En outre, une partie des approches ethnolinguistiques se fonde sur une définition essentialiste et somme toute assez fixiste de la culture82, et ce même si de nombreux auteurs prennent leurs précautions à ce propos et soulignent les risques d’un alignement des communautés discursives sur les «cultures».83 J.-C.Beacco souligne ainsi les risques d’une analyse des «variations interculturelles» : celle-ci

«/.../ repose sur une représentation de la culture comme une entité homogène : par-delà les variations internes une même culture, c’est rapporter une différence observée à une appartenance culturelle et non à une appartenance sociale et à une caractéristique individuelle, non plus qu’à une donnée situationnelle.» (Beacco 2004b : 262)

Or, comme nous l’avons exposé, nous ne concevons pas la culture et les appartenances culturelles comme un «déjà-là», une donnée a priori qui conditionne le comportement des interactants. Elles sont à envisager comme des configurations discursives et interactives. Nous essaierons donc plutôt d’observer les mouvements de la conversation qui témoignent de la co / re -création constante de ces appartenances culturelles, dans la lignée de la définition discursive, processuelle et interactive de la culture à laquelle nous avons souscrit. Aussi, nous ne prendrons pas la «culture» comme une donnée préalable à l’interaction : nous l’envisagerons comme construite en partie dans et par l’interaction :

«De ce fait, les notions de culture et d’identité prennent de nouvelles significations. Reconnaître l’autre dans sa diversité, c’est accepter que ces notions ne soient pas /plus statiques : la culture est de plus en plus "multidimensionnelle" (dans sa définition anthropologique, je suis peut-être français mais j’ai aussi des appartenances religieuses, professionnelles, sexuelles, étrangères, etc.) et les identités que l’on véhicule face aux Autres se multiplient, invoquant ainsi une sorte d’ "émiettement" des appartenances (Maffesoli in Michaud, 2002 : 96). Par conséquent, en accord avec Abdallah-Pretceille (1999 : 15-19), il faudrait dire que nos cultures et nos identités se définissent par les relations et les interactions entretenues avec les autres individus et les groupes, plutôt que par des caractéristiques stéréotypées (et c’est ce que le "culturalisme" ambiant nous fait croire : dans telle situation, tel étranger réagira de telle façon).» (Dervin 2004 : 2)

82 Comme les travaux de E. T. Hall qui s’appuient sur des répartitions en de grandes catégories, Occidentaux versus Orientaux par exemple.

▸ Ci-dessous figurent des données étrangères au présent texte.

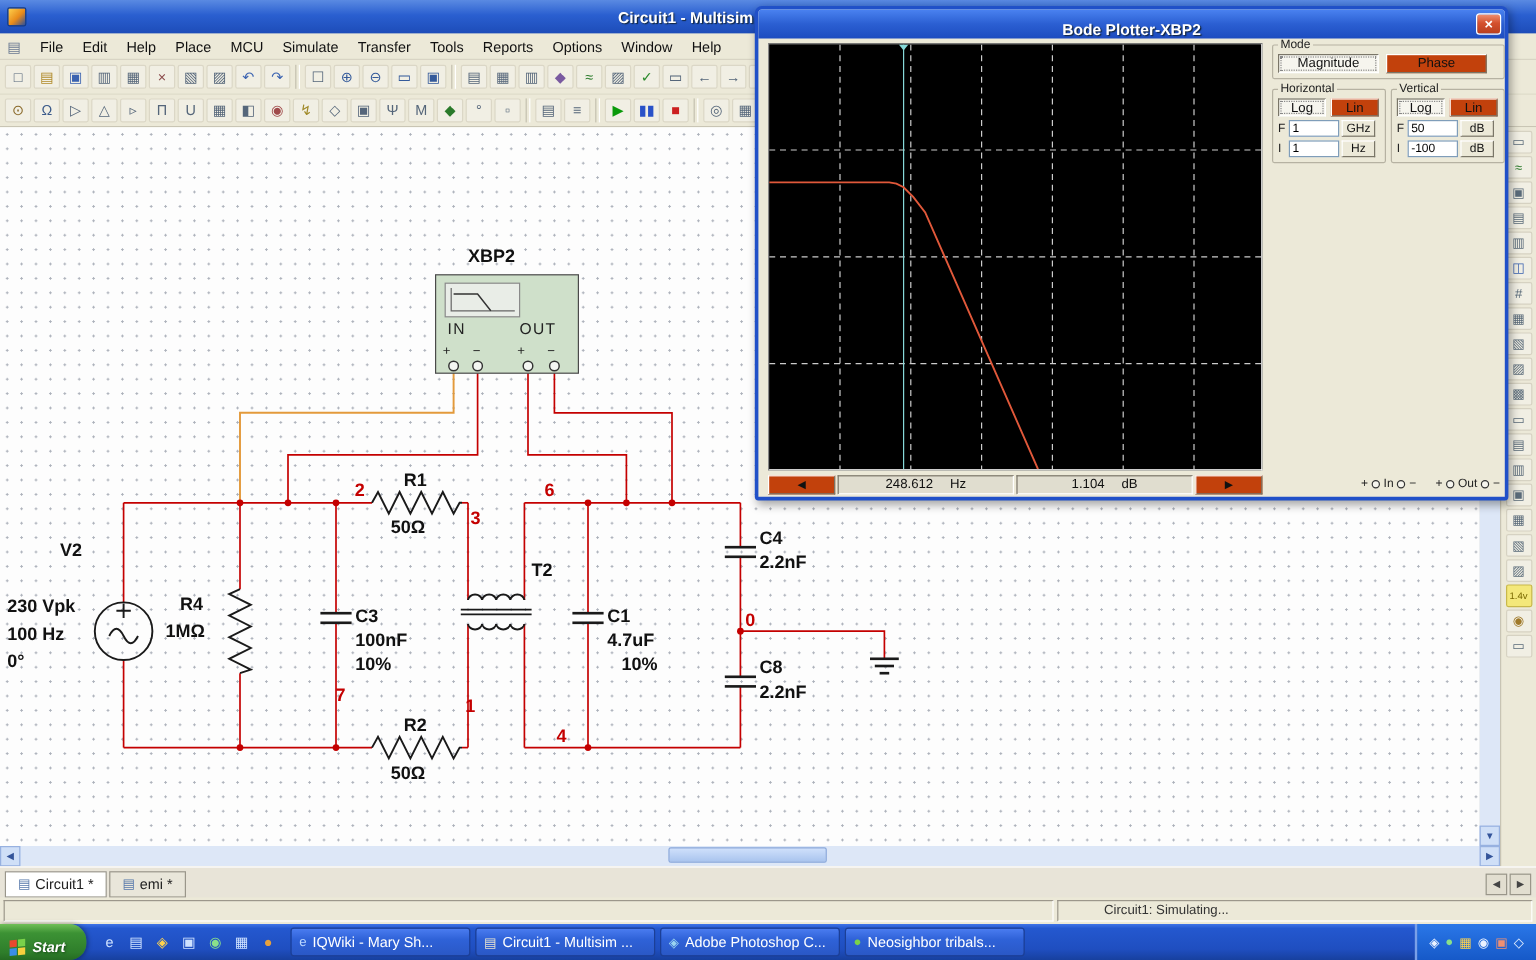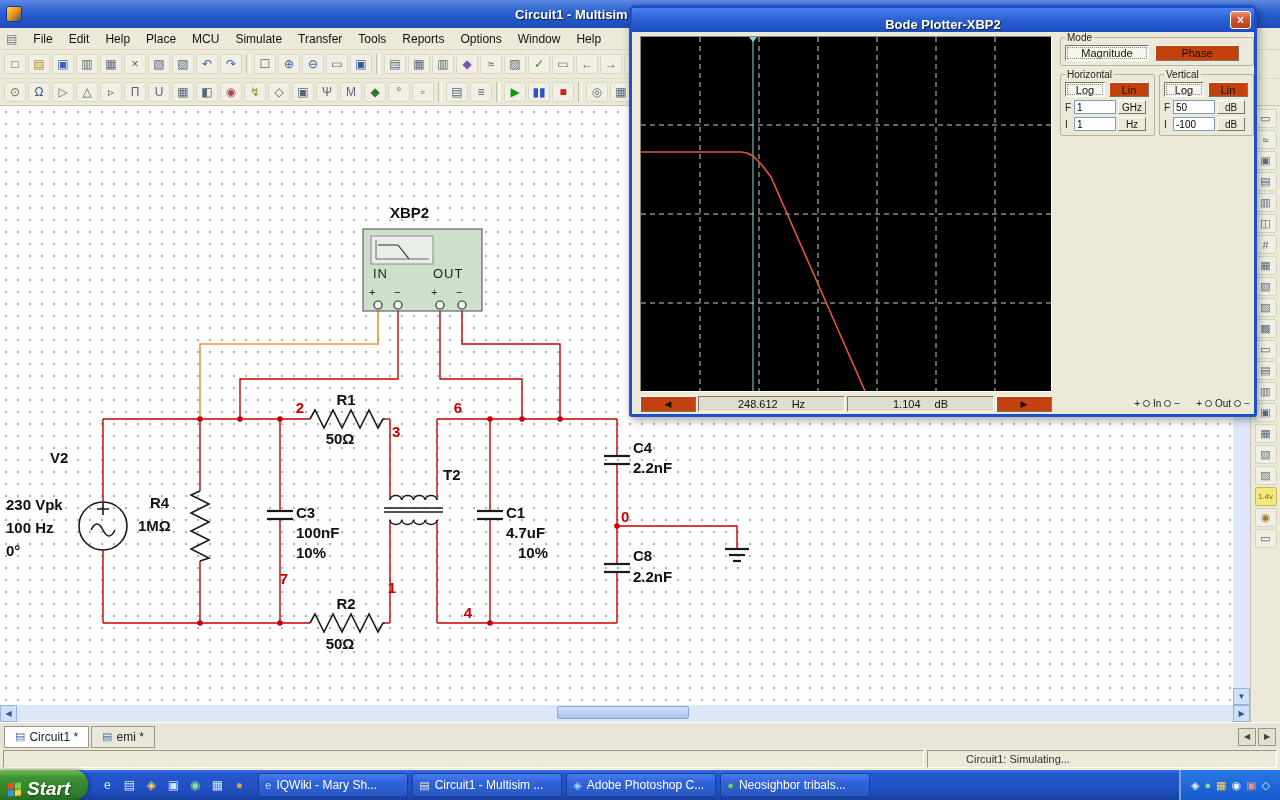--- a/index.html
+++ b/index.html
@@ -59,27 +59,27 @@
   .tab.active { background:#fff; }
   .tab-ico { font-size:11px; color:#5577aa; }
   .tab-spacer { flex:1; }
   .tab-nav { width:18px; height:18px; margin-left:2px; background:#e2ded0; border:1px solid #9a968a; font-size:8px;
     display:flex; align-items:center; justify-content:center; color:#444; }
 
   .statusbar { position:absolute; top:748px; left:0; width:1280px; height:22px; background:#ece9d8;
     display:flex; gap:3px; padding:2px 3px; }
   .sp { border:1px solid; border-color:#9c978b #fff #fff #9c978b; font-size:11px; color:#333;
     display:flex; align-items:center; padding:0 6px; white-space:nowrap; }
-  .sp1 { flex:1; } .sp2 { width:350px;padding-left:38px; } .sp3 { width:285px; }
+  .sp1 { flex:1; } .sp2 { width:396px;padding-left:38px; } .sp3 { width:285px; }
 
   
   .taskbar { position:absolute; top:770px; left:0; width:1280px; height:30px;
     background:linear-gradient(180deg,#3f74e8 0%,#2458cf 12%,#1f4ec0 70%,#17409e 100%); display:flex; align-items:center; }
   .startbtn { height:30px; padding:8px 18px 0 8px; display:flex; align-items:center; gap:6px; color:#fff;
-    font-weight:bold; font-style:italic; font-size:19px; text-shadow:1px 1px 2px #1c4a1a;
+    font-weight:bold; font-style:italic; font-size:12px; text-shadow:1px 1px 2px #1c4a1a;
     background:linear-gradient(180deg,#71bf59 0%,#3c9234 25%,#2e7d2a 80%,#256b22 100%);
     border-radius:0 14px 14px 0; box-shadow:1px 0 4px rgba(0,0,0,.4); }
   .flag { display:grid; grid-template-columns:6px 6px; grid-template-rows:6px 6px; gap:1px; transform:skewY(-6deg); }
   .flag i { display:block; }
   .flag i:nth-child(1){background:#e8492f;} .flag i:nth-child(2){background:#7ad14a;}
   .flag i:nth-child(3){background:#3a8ee8;} .flag i:nth-child(4){background:#f7cf3d;}
   .qlaunch { display:flex; gap:4px; padding:0 10px; align-items:center; }
   .ql { width:18px; height:18px; font-size:12px; color:#eaf2ff; display:flex; align-items:center; justify-content:center; }
   .tasks { display:flex; gap:4px; flex:1; align-items:center; }
   .task { width:150px; height:24px; background:linear-gradient(180deg,#4a7cf0,#2f62d8 40%,#2a58c6);

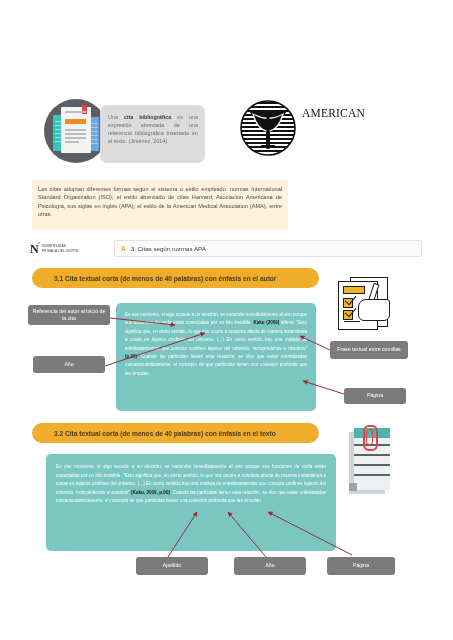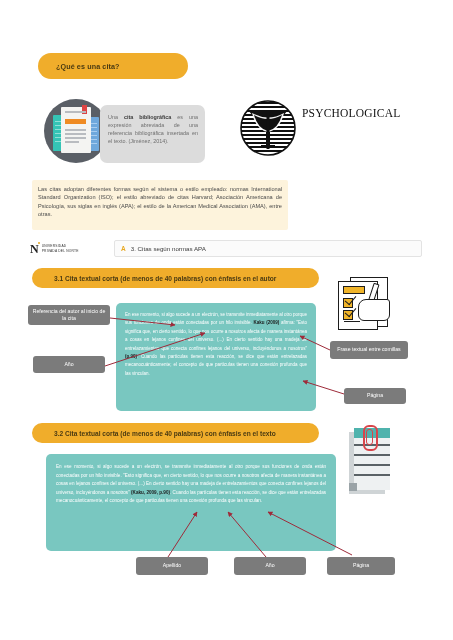--- a/index.html
+++ b/index.html
@@ -137,23 +137,20 @@
     border:2px solid #d8454a;border-radius:6px;background:transparent;
   }
   #ill-doc .clip-in{position:absolute;left:17px;top:1px;width:5px;height:14px;border:1.6px solid #d8454a;border-radius:3px;}
   #ill-doc .fold{position:absolute;left:0;top:55px;width:8px;height:8px;background:#9aa3a7;}
 </style>
 </head>
 <body>
 
 <div class="page">
 
-  <div class="pill" id="banner-what">
-    <span class="lbl">¿Qué es una cita?</span>
-  </div>
 
   <div id="doc-circle">
     <div class="sheet s-teal">
       <div class="tln" style="top:6px"></div>
         <div class="tln" style="top:10px"></div>
       <div class="tln" style="top:14px"></div>
         <div class="tln" style="top:18px"></div>
       <div class="tln" style="top:22px"></div>
         <div class="tln" style="top:26px"></div>
     </div>
@@ -209,21 +206,21 @@
         <path d="M14 12 L42 12 L28 30 Z" fill="#ffffff" opacity="0.0"></path>
         <rect x="26" y="14" width="4" height="34" fill="#111"></rect>
         <path d="M12 13 Q28 22 44 13 Q40 30 28 32 Q16 30 12 13 Z" fill="#ffffff" opacity="0.95"></path>
         <path d="M14 15 Q28 23 42 15 Q38 29 28 31 Q18 29 14 15 Z" fill="#111"></path>
         <rect x="26.5" y="13" width="3" height="36" fill="#111"></rect>
         <rect x="21" y="45" width="14" height="2.4" fill="#111"></rect>
       </g>
       <circle cx="28" cy="28" r="27" fill="none" stroke="#111" stroke-width="1.6"></circle>
     </svg>
     <div class="apa-text">
-      <div>PSYCHOLOGICAL</div>
+      <div>AMERICAN</div>
     </div>
   </div>
 
   <div id="info-box">
     <p>Las citas adoptan diferentes formas según el sistema o estilo empleado: normas International Standard Organization (ISO); el estilo abreviado de citas Harvard; Asociación Americana de Psicología, sus siglas en inglés (APA); el estilo de la American Medical Association (AMA), entre otras.</p>
   </div>
 
   <div id="nav-bar">
     <div id="upn-logo">
       <span class="n-glyph">N</span>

83 On peut penser à C. Kerbrat-Orecchioni qui souligne la difficulté à découper les «communautés» auxquelles ces approches s’intéressent et précise qu’elle se contente de présenter des «tendances générales communes qui transcendent les variations internes à la dite communauté», dont les conclusions sont nécessairement relatives. Ou bien à V. Traverso, qui, dans la même logique, souligne les limites de la démarche comparative adoptée : «Dans l’idéal pour pouvoir parler en toute sécurité de comportement interactionnel culturel, il conviendrait d’avoir éliminé tous les autres facteurs de variations possibles. Mais c’est une exigence scientifique littéralement impossible à honorer. Les solutions résident dans le fait de garantir autant que faire se peut la comparabilité des données /.../ Il faut surtout admettre que toute recherche de généralisation conduit inévitablement à une simplification. On parlera donc plutôt de tendances générales relatives que de caractéristiques absolues ou précises» (Traverso 1999 : 94-95).

En ce sens, contexte et culture ont partie liée : celle-ci apparaît bien comme une ressource qui est amenée à être configurée / reconfigurée dans la dynamique des échanges.

Enfin, si nous nous intéressons bien à des interactions au cours desquelles entrent en contact des personnes de cultures différentes, nous n’avons pas pour objet d’identifier (par une approche contrastive) les caractéristiques propres à chacune de ces cultures, comme le font les travaux précédemment cités. Notre attention se porte au contraire sur le contact lui- même, point sur lequel nous revenons de manière plus détaillée dans la section suivante.